┌─ EXTRACTED ENTRIES
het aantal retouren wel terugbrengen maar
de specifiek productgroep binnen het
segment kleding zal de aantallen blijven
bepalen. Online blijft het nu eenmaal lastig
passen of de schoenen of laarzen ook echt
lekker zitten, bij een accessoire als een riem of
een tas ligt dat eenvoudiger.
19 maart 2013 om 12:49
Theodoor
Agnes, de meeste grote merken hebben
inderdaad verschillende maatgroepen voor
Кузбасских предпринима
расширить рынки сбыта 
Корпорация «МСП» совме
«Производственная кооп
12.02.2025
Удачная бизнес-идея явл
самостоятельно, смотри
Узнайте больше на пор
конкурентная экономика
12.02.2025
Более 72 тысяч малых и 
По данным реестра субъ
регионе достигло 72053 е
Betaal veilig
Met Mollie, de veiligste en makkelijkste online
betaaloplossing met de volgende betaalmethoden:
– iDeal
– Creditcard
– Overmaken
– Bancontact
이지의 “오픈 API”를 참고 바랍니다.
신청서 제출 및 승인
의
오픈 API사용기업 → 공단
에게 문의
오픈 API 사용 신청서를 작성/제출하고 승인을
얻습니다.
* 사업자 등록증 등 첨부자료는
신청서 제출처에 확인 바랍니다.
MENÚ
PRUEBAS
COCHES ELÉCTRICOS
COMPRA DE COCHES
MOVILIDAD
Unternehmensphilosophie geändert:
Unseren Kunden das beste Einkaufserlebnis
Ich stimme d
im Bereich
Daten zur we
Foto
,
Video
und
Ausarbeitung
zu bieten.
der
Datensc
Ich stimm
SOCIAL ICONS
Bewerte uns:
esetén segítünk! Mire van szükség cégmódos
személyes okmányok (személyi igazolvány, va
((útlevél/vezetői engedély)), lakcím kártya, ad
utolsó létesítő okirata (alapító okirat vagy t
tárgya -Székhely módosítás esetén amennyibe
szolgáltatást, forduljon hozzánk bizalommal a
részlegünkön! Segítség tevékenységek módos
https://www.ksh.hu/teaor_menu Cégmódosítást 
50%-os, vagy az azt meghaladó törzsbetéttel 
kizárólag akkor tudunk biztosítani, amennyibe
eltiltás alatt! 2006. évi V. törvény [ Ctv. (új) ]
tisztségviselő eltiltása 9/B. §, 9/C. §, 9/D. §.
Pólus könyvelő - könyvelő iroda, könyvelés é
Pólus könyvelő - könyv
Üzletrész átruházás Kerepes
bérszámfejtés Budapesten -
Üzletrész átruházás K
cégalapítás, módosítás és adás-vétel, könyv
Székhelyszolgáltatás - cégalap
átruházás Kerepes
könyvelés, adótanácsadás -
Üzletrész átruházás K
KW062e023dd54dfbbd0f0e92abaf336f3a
└─
## ACTION ITEM
The answer must be the full listing, returned exactly as given.

## RESULT OF THE TASK
het aantal retouren wel terugbrengen maar
de specifiek productgroep binnen het
segment kleding zal de aantallen blijven
bepalen. Online blijft het nu eenmaal lastig
passen of de schoenen of laarzen ook echt
lekker zitten, bij een accessoire als een riem of
een tas ligt dat eenvoudiger.
19 maart 2013 om 12:49
Theodoor
Agnes, de meeste grote merken hebben
inderdaad verschillende maatgroepen voor
Кузбасских предпринима
расширить рынки сбыта 
Корпорация «МСП» совме
«Производственная кооп
12.02.2025
Удачная бизнес-идея явл
самостоятельно, смотри
Узнайте больше на пор
конкурентная экономика
12.02.2025
Более 72 тысяч малых и 
По данным реестра субъ
регионе достигло 72053 е
Betaal veilig
Met Mollie, de veiligste en makkelijkste online
betaaloplossing met de volgende betaalmethoden:
– iDeal
– Creditcard
– Overmaken
– Bancontact
이지의 “오픈 API”를 참고 바랍니다.
신청서 제출 및 승인
의
오픈 API사용기업 → 공단
에게 문의
오픈 API 사용 신청서를 작성/제출하고 승인을
얻습니다.
* 사업자 등록증 등 첨부자료는
신청서 제출처에 확인 바랍니다.
MENÚ
PRUEBAS
COCHES ELÉCTRICOS
COMPRA DE COCHES
MOVILIDAD
Unternehmensphilosophie geändert:
Unseren Kunden das beste Einkaufserlebnis
Ich stimme d
im Bereich
Daten zur we
Foto
,
Video
und
Ausarbeitung
zu bieten.
der
Datensc
Ich stimm
SOCIAL ICONS
Bewerte uns:
esetén segítünk! Mire van szükség cégmódos
személyes okmányok (személyi igazolvány, va
((útlevél/vezetői engedély)), lakcím kártya, ad
utolsó létesítő okirata (alapító okirat vagy t
tárgya -Székhely módosítás esetén amennyibe
szolgáltatást, forduljon hozzánk bizalommal a
részlegünkön! Segítség tevékenységek módos
https://www.ksh.hu/teaor_menu Cégmódosítást 
50%-os, vagy az azt meghaladó törzsbetéttel 
kizárólag akkor tudunk biztosítani, amennyibe
eltiltás alatt! 2006. évi V. törvény [ Ctv. (új) ]
tisztségviselő eltiltása 9/B. §, 9/C. §, 9/D. §.
Pólus könyvelő - könyvelő iroda, könyvelés é
Pólus könyvelő - könyv
Üzletrész átruházás Kerepes
bérszámfejtés Budapesten -
Üzletrész átruházás K
cégalapítás, módosítás és adás-vétel, könyv
Székhelyszolgáltatás - cégalap
átruházás Kerepes
könyvelés, adótanácsadás -
Üzletrész átruházás K
KW062e023dd54dfbbd0f0e92abaf336f3a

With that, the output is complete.